The Ferrari barcode on a mechanic's clothing © Sutton Images

Ferrari has rejected reports that it is running subliminal advertising on the livery of its 2010 Formula One car.

A report in The Times this week said the UK government has been urged by health experts to investigate the 'barcode' branding on the F10 that resembles the Marlboro cigarette packaging of Ferrari's sponsor Philip Morris.

"Today and in recent weeks, articles have been published relating to the partnership contract between Scuderia Ferrari and Philip Morris International, questioning its legality," read a statement on Ferrari's website.

"These reports are based on two suppositions: that part of the graphics featured on the Formula 1 cars are reminiscent of the Marlboro logo and even that the red colour which is a traditional feature of our cars is a form of tobacco publicity. Neither of these arguments have any scientific basis, as they rely on some alleged studies which have never been published in academic journals. But more importantly, they do not correspond to the truth.

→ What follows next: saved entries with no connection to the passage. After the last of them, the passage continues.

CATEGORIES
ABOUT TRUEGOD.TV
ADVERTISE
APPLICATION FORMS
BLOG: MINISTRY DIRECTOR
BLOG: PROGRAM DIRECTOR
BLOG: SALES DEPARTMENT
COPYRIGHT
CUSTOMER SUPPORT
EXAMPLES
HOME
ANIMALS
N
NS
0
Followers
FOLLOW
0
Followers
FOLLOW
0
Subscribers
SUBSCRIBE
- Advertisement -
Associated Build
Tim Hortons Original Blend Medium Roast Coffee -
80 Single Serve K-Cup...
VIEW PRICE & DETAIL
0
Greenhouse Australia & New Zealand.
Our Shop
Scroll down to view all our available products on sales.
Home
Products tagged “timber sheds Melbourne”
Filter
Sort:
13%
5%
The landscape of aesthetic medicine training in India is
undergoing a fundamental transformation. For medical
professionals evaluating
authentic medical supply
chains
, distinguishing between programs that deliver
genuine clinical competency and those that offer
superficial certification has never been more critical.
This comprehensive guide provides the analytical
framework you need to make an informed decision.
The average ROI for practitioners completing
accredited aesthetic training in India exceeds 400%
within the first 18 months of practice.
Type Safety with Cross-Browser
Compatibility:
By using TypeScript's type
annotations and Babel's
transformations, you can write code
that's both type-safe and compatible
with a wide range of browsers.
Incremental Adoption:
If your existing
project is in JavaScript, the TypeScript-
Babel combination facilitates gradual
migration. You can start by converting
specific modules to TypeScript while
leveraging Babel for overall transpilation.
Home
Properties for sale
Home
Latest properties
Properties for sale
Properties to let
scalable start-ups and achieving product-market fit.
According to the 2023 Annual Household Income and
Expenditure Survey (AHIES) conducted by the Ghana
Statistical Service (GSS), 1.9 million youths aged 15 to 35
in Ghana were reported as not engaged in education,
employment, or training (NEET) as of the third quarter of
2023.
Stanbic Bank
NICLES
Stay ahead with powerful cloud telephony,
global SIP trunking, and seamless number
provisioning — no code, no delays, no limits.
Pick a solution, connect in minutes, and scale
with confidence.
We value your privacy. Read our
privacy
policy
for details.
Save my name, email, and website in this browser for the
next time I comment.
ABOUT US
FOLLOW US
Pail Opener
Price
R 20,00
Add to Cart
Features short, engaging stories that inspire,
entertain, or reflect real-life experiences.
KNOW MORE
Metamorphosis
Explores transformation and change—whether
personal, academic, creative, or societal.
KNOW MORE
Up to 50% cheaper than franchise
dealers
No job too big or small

"The so-called barcode is an integral part of the livery of the car and of all images coordinated by the Scuderia, as can be seen from the fact it is modified every year and, occasionally even during the season. Furthermore, if it was a case of advertising branding, Philip Morris would have to own a legal copyright on it.

"There has been no logo or branding on the race cars since 2007, even in countries where local laws would still have permitted it."